** DATASET EXTRACT follows **
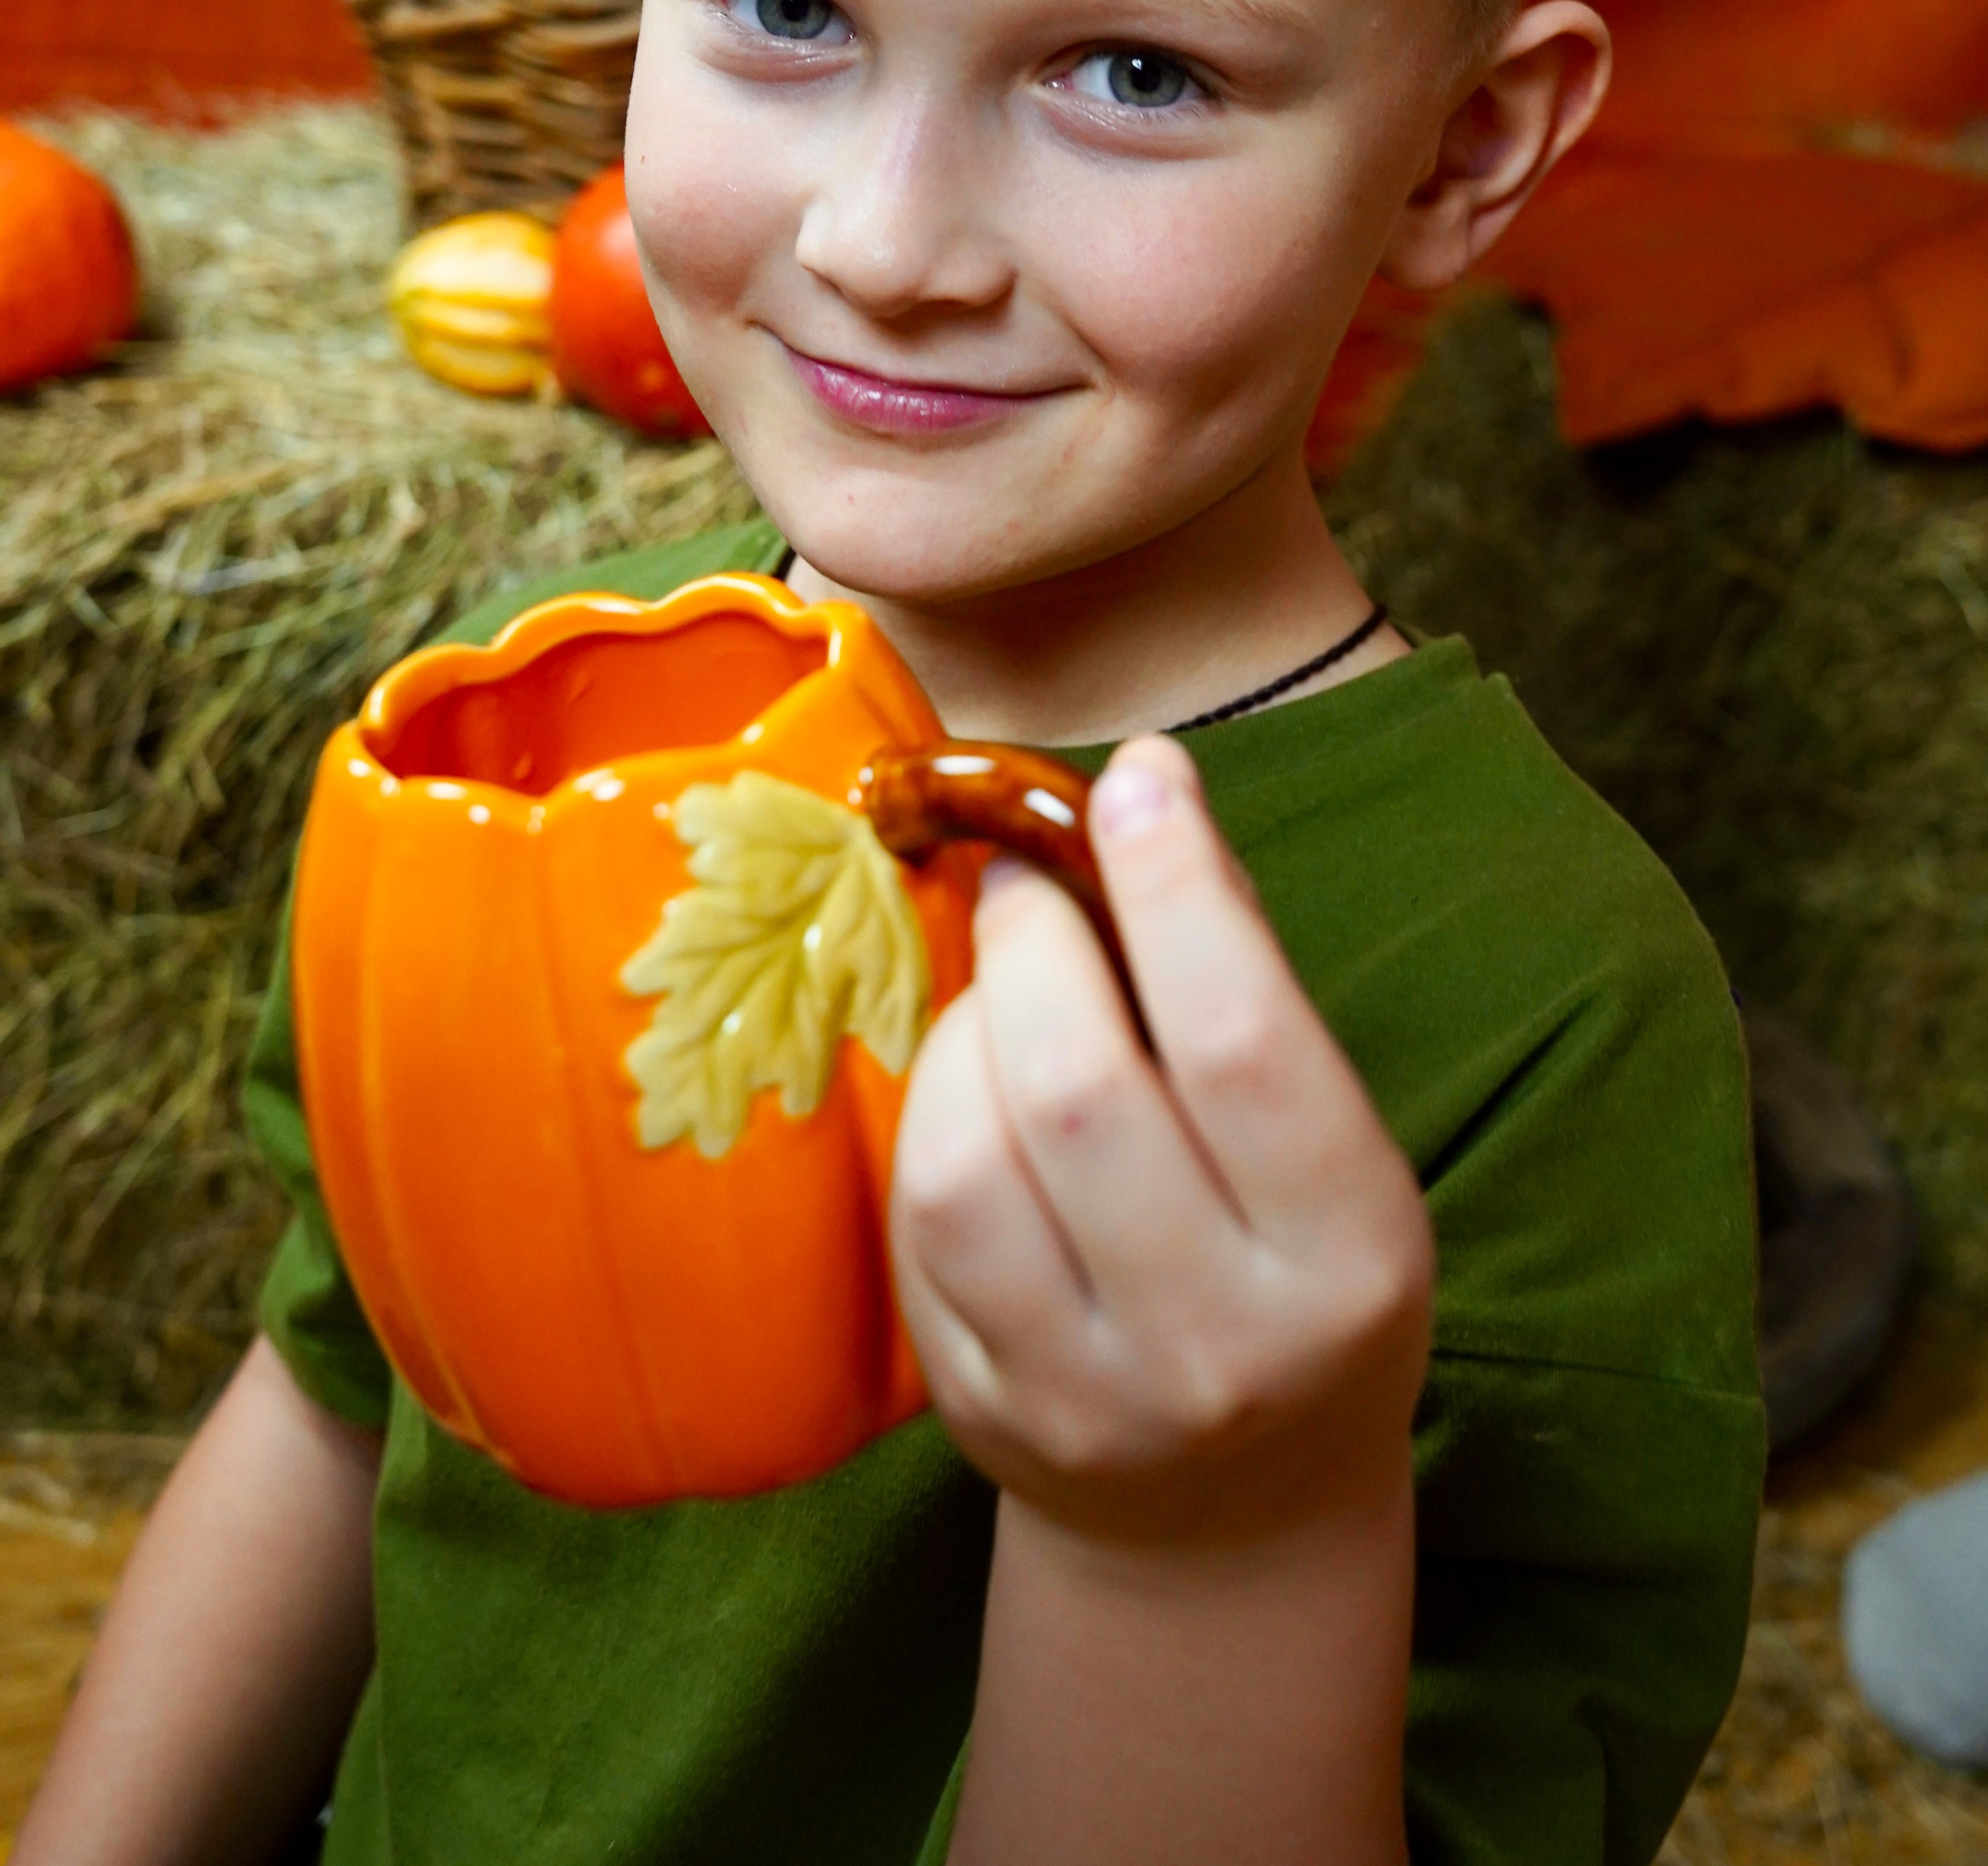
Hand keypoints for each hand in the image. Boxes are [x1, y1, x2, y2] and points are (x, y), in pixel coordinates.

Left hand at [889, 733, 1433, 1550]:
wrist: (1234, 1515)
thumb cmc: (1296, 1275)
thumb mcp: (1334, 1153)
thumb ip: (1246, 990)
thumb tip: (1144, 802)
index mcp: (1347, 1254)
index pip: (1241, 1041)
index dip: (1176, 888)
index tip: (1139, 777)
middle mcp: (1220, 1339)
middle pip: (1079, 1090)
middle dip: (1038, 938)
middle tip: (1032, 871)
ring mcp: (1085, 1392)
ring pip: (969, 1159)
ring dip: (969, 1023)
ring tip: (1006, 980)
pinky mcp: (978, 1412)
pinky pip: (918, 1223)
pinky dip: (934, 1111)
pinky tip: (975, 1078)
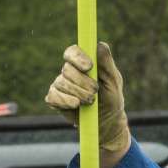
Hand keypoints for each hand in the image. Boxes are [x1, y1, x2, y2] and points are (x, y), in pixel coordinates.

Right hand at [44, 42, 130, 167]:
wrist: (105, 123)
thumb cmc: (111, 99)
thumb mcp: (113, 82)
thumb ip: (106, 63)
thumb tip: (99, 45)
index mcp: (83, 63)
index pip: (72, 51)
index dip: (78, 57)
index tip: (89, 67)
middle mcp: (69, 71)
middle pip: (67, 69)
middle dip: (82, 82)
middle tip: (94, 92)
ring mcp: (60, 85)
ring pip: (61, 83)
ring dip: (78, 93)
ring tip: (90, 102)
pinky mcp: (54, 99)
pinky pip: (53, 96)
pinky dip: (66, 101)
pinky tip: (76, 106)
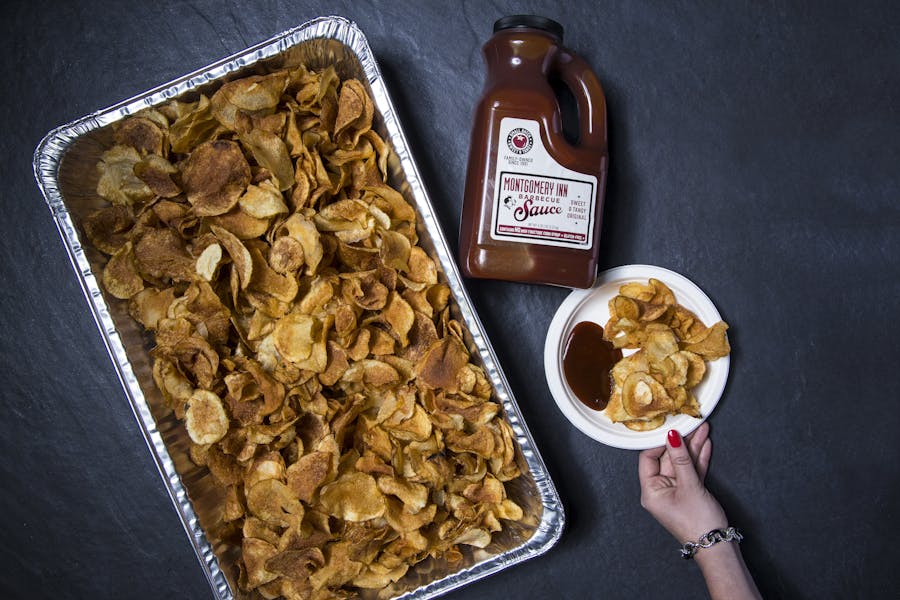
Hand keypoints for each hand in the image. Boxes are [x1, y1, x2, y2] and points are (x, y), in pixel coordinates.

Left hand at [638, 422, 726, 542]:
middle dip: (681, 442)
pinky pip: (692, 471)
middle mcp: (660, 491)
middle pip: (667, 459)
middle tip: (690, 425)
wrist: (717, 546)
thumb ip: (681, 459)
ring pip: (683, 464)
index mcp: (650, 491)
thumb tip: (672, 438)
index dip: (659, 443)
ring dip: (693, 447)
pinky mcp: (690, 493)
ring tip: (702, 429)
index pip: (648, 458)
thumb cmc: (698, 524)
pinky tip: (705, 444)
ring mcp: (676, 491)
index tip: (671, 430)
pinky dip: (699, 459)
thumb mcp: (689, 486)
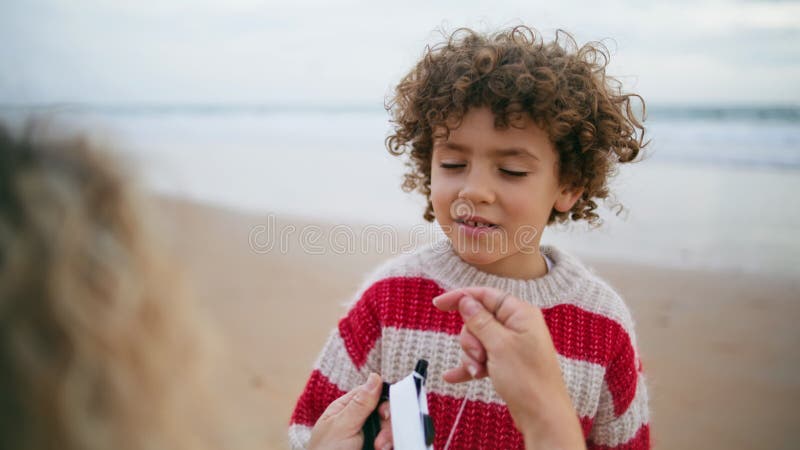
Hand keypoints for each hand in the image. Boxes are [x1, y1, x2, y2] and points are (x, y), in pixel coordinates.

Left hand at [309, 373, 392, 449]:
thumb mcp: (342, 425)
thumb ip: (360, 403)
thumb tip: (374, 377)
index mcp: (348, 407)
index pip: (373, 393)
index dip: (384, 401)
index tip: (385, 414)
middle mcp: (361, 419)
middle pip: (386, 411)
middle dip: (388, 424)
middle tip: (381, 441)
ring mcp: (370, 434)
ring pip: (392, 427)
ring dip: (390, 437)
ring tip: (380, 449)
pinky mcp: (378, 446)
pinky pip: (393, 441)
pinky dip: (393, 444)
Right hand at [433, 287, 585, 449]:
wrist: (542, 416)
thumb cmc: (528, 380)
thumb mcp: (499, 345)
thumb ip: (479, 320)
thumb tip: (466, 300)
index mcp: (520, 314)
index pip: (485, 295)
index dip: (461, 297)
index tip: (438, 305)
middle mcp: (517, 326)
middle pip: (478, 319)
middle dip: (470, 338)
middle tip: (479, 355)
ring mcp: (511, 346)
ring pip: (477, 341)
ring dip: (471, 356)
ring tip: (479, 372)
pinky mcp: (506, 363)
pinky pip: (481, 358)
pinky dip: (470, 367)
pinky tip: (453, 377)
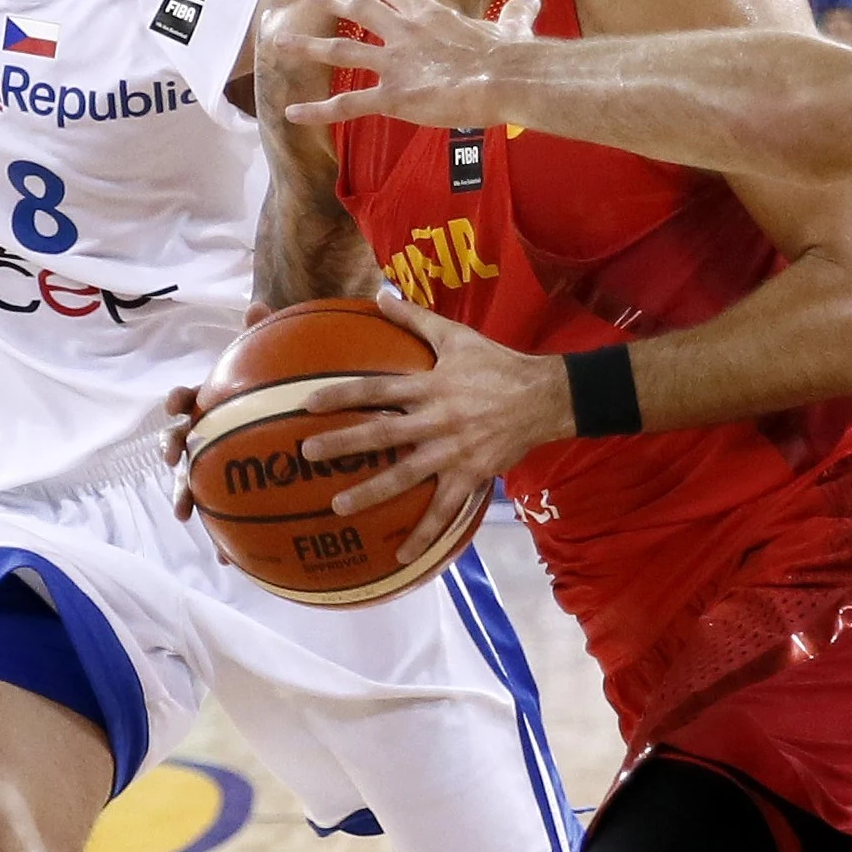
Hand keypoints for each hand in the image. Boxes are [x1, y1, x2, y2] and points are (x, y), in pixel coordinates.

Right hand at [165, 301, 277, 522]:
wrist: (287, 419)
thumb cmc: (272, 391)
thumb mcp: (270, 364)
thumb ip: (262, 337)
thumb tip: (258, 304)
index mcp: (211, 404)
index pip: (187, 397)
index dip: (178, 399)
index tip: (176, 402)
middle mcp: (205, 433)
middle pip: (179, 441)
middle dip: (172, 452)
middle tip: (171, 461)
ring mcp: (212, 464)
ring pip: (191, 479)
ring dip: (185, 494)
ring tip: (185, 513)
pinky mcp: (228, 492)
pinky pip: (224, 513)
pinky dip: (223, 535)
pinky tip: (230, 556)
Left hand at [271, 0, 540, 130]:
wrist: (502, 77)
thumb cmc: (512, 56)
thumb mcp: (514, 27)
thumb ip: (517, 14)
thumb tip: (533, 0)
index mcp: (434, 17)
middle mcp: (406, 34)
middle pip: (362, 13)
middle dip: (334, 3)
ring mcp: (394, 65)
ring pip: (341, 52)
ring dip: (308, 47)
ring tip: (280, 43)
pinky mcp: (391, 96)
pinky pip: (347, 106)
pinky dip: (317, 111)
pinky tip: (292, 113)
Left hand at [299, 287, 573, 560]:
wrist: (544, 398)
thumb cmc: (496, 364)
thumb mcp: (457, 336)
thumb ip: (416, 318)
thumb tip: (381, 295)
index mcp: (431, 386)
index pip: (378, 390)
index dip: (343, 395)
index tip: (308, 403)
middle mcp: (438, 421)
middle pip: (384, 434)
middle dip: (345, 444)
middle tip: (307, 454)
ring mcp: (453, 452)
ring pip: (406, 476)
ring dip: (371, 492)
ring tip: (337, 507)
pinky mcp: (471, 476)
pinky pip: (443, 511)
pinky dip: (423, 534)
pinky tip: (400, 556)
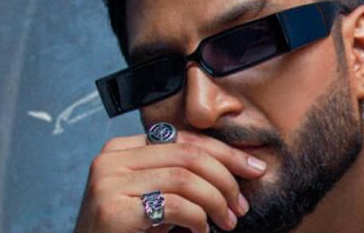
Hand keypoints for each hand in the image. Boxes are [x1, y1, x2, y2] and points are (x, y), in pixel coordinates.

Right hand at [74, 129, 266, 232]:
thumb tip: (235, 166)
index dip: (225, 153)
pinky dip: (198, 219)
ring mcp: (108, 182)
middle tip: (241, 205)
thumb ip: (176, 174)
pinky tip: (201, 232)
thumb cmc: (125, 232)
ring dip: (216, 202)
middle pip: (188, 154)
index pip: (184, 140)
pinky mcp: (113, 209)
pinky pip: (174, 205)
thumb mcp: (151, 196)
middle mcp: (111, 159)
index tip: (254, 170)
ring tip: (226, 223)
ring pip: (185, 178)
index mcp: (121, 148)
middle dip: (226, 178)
** End of DATASET EXTRACT **
Every entry is to be reproduced word for word, and no image is carried over.

Hand keypoints for each hand in the image. Boxes are [x1, y1, x2, y2] and points are (x, y), in pixel coordinates.

Left hand at [889, 733, 1433, 1550]:
wrist: (1234, 1515)
thumb cmc: (1296, 1275)
thumb mcp: (1334, 1153)
thumb ip: (1246, 990)
thumb tip: (1144, 802)
index mcp: (1347, 1254)
index pip: (1241, 1041)
index dip: (1176, 888)
index tip: (1139, 777)
middle mcp: (1220, 1339)
middle pip: (1079, 1090)
middle dip: (1038, 938)
middle tip: (1032, 871)
ring mcp: (1085, 1392)
ring pip: (969, 1159)
ring dip: (969, 1023)
ring tip: (1006, 980)
pinky mcp: (978, 1412)
pinky pip: (918, 1223)
pinky dip: (934, 1111)
pinky tip: (975, 1078)
Hand keypoints for each hand in the image. Boxes are [x1, y1, x2, y2] and points are (x, y), in pixel coordinates.

Right hand at [44, 42, 130, 167]:
wrist: (105, 123)
thumb cmc: (111, 99)
thumb mcp: (113, 82)
thumb ip: (106, 63)
thumb tip: (99, 45)
index mcp: (83, 63)
index pip: (72, 51)
index dip: (78, 57)
index tip: (89, 67)
middle mcp: (69, 71)
middle pip: (67, 69)
middle dip: (82, 82)
middle tip: (94, 92)
ring mcp: (60, 85)
ring pip: (61, 83)
ring dip: (78, 93)
ring tip: (90, 102)
pinky mcp: (54, 99)
pinky pip: (53, 96)
pinky dip: (66, 101)
pinky tip: (76, 106)
Hand keypoints for each hand in the image. Boxes are [x1, y1, x2, y2] and points are (x, y), in pixel coordinates.

Left hand at [638, 422, 726, 542]:
middle dip: (681, 442)
pinky pip: (692, 471)
middle mcp: (660, 491)
middle pip: (667, 459)
middle tip: (690, 425)
wrist: (717, 546)
thumb ip: (681, 459)
ring pip: (683, 464)
index mcp: (650, 491)
thumb tip: (672, 438)
index dip: (659, 443)
ring dip: (693, 447)
pinky mcp: (690, 493)
ring tip: (702, 429)
index pip: (648, 458)
thumb cmc: (698, 524)
pinky tip: (705, 444)
ring mcp: (676, 491)
index tip: (671, 430)
pinky dip: (699, 459)
thumb mcp: (689, 486)
Hand keypoints for each hand in the image. Boxes are [x1, y1, x2, y2] and points are (x, y), in pixel coordinates.

Left hand at [309, 373, 392, 449]:
thumb mcp: (342, 425)
thumb ip: (360, 403)
thumb tip: (374, 377)
index mcp: (348, 407)
index pip: (373, 393)
index dip: (384, 401)
index tip: (385, 414)
middle mcp: (361, 419)
middle pip: (386, 411)
middle dip: (388, 424)
middle tip: (381, 441)
ring mcp: (370, 434)
ring pip: (392, 427)
ring dip: (390, 437)
ring tip: (380, 449)
pinky mcp: (378, 446)
pinky pip: (393, 441)
pinky dip: (393, 444)
Right hand at [433, 287, 585, 449]:
wrist: (542, 416)
thumb cmc: (528, 380)
thumb mcp: (499, 345)
thumb ip: (479, 320)
thumb tip: (466, 300)
index mcp: (520, 314)
index pip: (485, 295)
index dip: (461, 297)
index tip: (438, 305)
middle mcp: (517, 326)
middle pip: (478, 319)
middle dip: (470, 338)
middle tip: (479, 355)
ring mcp: (511, 346)
ring pip: (477, 341)
ring dip: (471, 356)
ring tip: (479, 372)
pinky mcp: (506, 363)
pinky pip: (481, 358)
pinky dip: (470, 367)
pinky tip: (453, 377)
Hand keypoints for each hand in the image. Boxes are [x1, y1, x2, y2] and points are (x, y), in pixel coordinates.

Right hand at [165, 301, 277, 522]:
wrist: (287, 419)
thumb cmc: (272, 391)
thumb mcp: (270, 364)
thumb ip: (262, 337)
thumb tip: (258, 304)
index mcp: (211, 404)
index pip: (187, 397)
index dip: (178, 399)
index tip: (176, 402)
middle mcp: (205, 433)
middle pip: (179, 441)
middle dip: (172, 452)
middle tip: (171, 461)
ring mcp: (212, 464)
ring pip: (191, 479)
ring dip: (185, 494)
ring tip: (185, 513)
pinky mcp: (228, 492)
pinky pip: (224, 513)
pinky dip: (223, 535)
pinky tip: (230, 556)
Left hand at [271, 0, 540, 130]:
wrist: (502, 77)
thumb cmc: (512, 56)
thumb mcp: (514, 27)
thumb ip: (517, 14)
thumb tip: (533, 0)
index mcp: (434, 17)
middle mcp: (406, 34)
middle pip: (362, 13)
middle dip: (334, 3)
ring mcp: (394, 65)
ring pip: (341, 52)
ring dip: (308, 47)
ring tip: (280, 43)
pinky mcp: (391, 96)
pinky pip: (347, 106)
pinky dip: (317, 111)
pinky tip: (292, 113)
Left hand at [299, 287, 573, 560]:
wrist: (544, 398)
thumb cmc: (496, 364)
thumb mcp: (457, 336)
thumb ip: (416, 318)
thumb tip: (381, 295)
index mcp: (431, 386)
index pip: (378, 390)
index dip: (343, 395)
index tip: (308, 403)
middle mcp: (438, 421)
middle pip: (384, 434)
middle dip: (345, 444)
middle tip: (307, 454)
ring mcp: (453, 452)
ring pip: (406, 476)
ring dip: (371, 492)
ring tip: (337, 507)
pinky mcp: (471, 476)
pinky pip: (443, 511)
pinky dip: (423, 534)
pinky tip: (400, 556)
Hand keypoints for each hand in the image. Boxes are [x1, y1, x2, y2] and points are (x, y), in pixel coordinates.

Right hand at [74, 129, 266, 232]:
thumb tip: (235, 166)
index dip: (225, 153)
pinky dip: (198, 219)
ring mcp: (108, 182)
middle tip: (241, 205)
thumb ip: (176, 174)
pinky tip: (201, 232)
thumb cmc: (125, 232)
ring dip: (216, 202)
middle pip: (188, 154)
index pip: (184, 140)
pinky mcp: (113, 209)
pinky pip: (174, 205)
thumb mcp: (151, 196)
middle mcp: (111, 159)
index tip: (254, 170)
ring tip: (226, 223)
ring pip: (185, 178)
index mcp: (121, 148)
middle dip: (226, 178)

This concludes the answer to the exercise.